[[ Records for the exercise, beginning ]]
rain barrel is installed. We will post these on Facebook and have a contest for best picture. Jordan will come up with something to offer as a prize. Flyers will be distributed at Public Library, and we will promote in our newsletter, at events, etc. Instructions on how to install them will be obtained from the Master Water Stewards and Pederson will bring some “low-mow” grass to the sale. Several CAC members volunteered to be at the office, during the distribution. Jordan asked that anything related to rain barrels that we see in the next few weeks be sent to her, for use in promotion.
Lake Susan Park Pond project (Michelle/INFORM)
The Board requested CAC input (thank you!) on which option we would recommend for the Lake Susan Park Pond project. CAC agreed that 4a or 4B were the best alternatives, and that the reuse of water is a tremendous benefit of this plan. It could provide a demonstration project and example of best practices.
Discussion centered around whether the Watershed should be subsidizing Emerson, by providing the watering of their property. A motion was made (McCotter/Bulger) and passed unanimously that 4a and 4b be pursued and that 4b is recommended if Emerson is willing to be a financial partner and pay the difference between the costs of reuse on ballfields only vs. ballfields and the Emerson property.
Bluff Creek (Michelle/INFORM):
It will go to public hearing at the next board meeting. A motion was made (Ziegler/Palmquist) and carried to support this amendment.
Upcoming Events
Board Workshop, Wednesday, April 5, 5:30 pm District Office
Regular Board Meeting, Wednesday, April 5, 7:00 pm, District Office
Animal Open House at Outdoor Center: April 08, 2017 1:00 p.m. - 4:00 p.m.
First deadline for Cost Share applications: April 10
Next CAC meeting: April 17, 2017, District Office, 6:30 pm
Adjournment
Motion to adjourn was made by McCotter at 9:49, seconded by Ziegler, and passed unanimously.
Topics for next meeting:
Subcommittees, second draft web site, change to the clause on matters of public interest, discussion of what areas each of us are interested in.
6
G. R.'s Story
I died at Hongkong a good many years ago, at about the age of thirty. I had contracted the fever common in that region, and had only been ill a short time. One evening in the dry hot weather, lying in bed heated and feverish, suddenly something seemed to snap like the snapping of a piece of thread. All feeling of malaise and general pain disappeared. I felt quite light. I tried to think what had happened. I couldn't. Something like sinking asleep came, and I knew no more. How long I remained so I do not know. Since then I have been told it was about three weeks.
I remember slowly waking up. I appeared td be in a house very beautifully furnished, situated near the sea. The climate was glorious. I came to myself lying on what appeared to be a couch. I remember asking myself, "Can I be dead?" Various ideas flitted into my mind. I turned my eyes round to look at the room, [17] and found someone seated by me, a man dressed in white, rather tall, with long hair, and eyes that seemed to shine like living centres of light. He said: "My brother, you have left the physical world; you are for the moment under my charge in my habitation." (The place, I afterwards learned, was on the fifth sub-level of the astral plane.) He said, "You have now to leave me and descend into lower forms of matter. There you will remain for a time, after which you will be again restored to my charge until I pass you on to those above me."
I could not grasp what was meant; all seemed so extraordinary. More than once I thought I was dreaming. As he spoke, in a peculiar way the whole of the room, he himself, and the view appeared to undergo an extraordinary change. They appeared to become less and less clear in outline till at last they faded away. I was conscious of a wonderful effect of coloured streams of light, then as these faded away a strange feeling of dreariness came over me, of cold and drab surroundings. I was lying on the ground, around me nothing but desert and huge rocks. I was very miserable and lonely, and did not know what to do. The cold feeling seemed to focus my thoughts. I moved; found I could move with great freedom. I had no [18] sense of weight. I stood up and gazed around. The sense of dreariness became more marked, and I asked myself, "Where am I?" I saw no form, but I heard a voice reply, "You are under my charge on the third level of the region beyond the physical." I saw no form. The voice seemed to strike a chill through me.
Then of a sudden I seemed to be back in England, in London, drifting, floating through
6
[[ Records for the exercise, end ]]
Task details ->
None of the records may be omitted or altered when they are given again.

Solved exercise ->
rain barrel is installed. We will post these on Facebook and have a contest for best picture. Jordan will come up with something to offer as a prize. Flyers will be distributed at Public Library, and we will promote in our newsletter, at events, etc. Instructions on how to install them will be obtained from the Master Water Stewards and Pederson will bring some “low-mow” grass to the sale. Several CAC members volunteered to be at the office, during the distribution. Jordan asked that anything related to rain barrels that we see in the next few weeks be sent to her, for use in promotion.
Lake Susan Park Pond project (Michelle/INFORM)
The Board requested CAC input (thank you!) on which option we would recommend for the Lake Susan Park Pond project. CAC agreed that 4a or 4B were the best alternatives, and that the reuse of water is a tremendous benefit of this plan. It could provide a demonstration project and example of best practices.
Discussion centered around whether the Watershed should be subsidizing Emerson, by providing the watering of their property. A motion was made (McCotter/Bulger) and passed unanimously that 4a and 4b be pursued and that 4b is recommended if Emerson is willing to be a financial partner and pay the difference between the costs of reuse on ballfields only vs. ballfields and the Emerson property.
Bluff Creek (Michelle/INFORM):
It will go to public hearing at the next board meeting. A motion was made (Ziegler/Palmquist) and carried to support this amendment.
Upcoming Events
Board Workshop, Wednesday, April 5, 5:30 pm District Office
Regular Board Meeting, Wednesday, April 5, 7:00 pm, District Office
Animal Open House at Outdoor Center: April 08, 2017 1:00 p.m. - 4:00 p.m.
First deadline for Cost Share applications: April 10
Next CAC meeting: April 17, 2017, District Office, 6:30 pm
Adjournment
Motion to adjourn was made by McCotter at 9:49, seconded by Ziegler, and passed unanimously.
Topics for next meeting:
Subcommittees, second draft web site, change to the clause on matters of public interest, discussion of what areas each of us are interested in.
6
G. R.'s Story
I died at Hongkong a good many years ago, at about the age of thirty. I had contracted the fever common in that region, and had only been ill a short time. One evening in the dry hot weather, lying in bed heated and feverish, suddenly something seemed to snap like the snapping of a piece of thread. All feeling of malaise and general pain disappeared. I felt quite light. I tried to think what had happened. I couldn't. Something like sinking asleep came, and I knew no more. How long I remained so I do not know. Since then I have been told it was about three weeks.
I remember slowly waking up. I appeared td be in a house very beautifully furnished, situated near the sea. The climate was glorious. I came to myself lying on what appeared to be a couch. I remember asking myself, "Can I be dead?" Various ideas flitted into my mind. I turned my eyes round to look at the room, [17] and found someone seated by me, a man dressed in white, rather tall, with long hair, and eyes that seemed to shine like living centres of light. He said: "My brother, you have left the physical world; you are for the moment under my charge in my habitation." (The place, I afterwards learned, was on the fifth sub-level of the astral plane.) He said, "You have now to leave me and descend into lower forms of matter. There you will remain for a time, after which you will be again restored to my charge until I pass you on to those above me."
I could not grasp what was meant; all seemed so extraordinary. More than once I thought I was dreaming. As he spoke, in a peculiar way the whole of the room, he himself, and the view appeared to undergo an extraordinary change. They appeared to become less and less clear in outline till at last they faded away. I was conscious of a wonderful effect of coloured streams of light, then as these faded away a strange feeling of dreariness came over me, of cold and drab surroundings. I was lying on the ground, around me nothing but desert and huge rocks. I was very miserable and lonely, and did not know what to do. The cold feeling seemed to focus my thoughts. I moved; found I could move with great freedom. I had no [18] sense of weight. I stood up and gazed around. The sense of dreariness became more marked, and I asked myself, "Where am I?" I saw no form, but I heard a voice reply, "You are under my charge on the third level of the region beyond the physical." I saw no form. The voice seemed to strike a chill through me.
Then of a sudden I seemed to be back in England, in London, drifting, floating through
6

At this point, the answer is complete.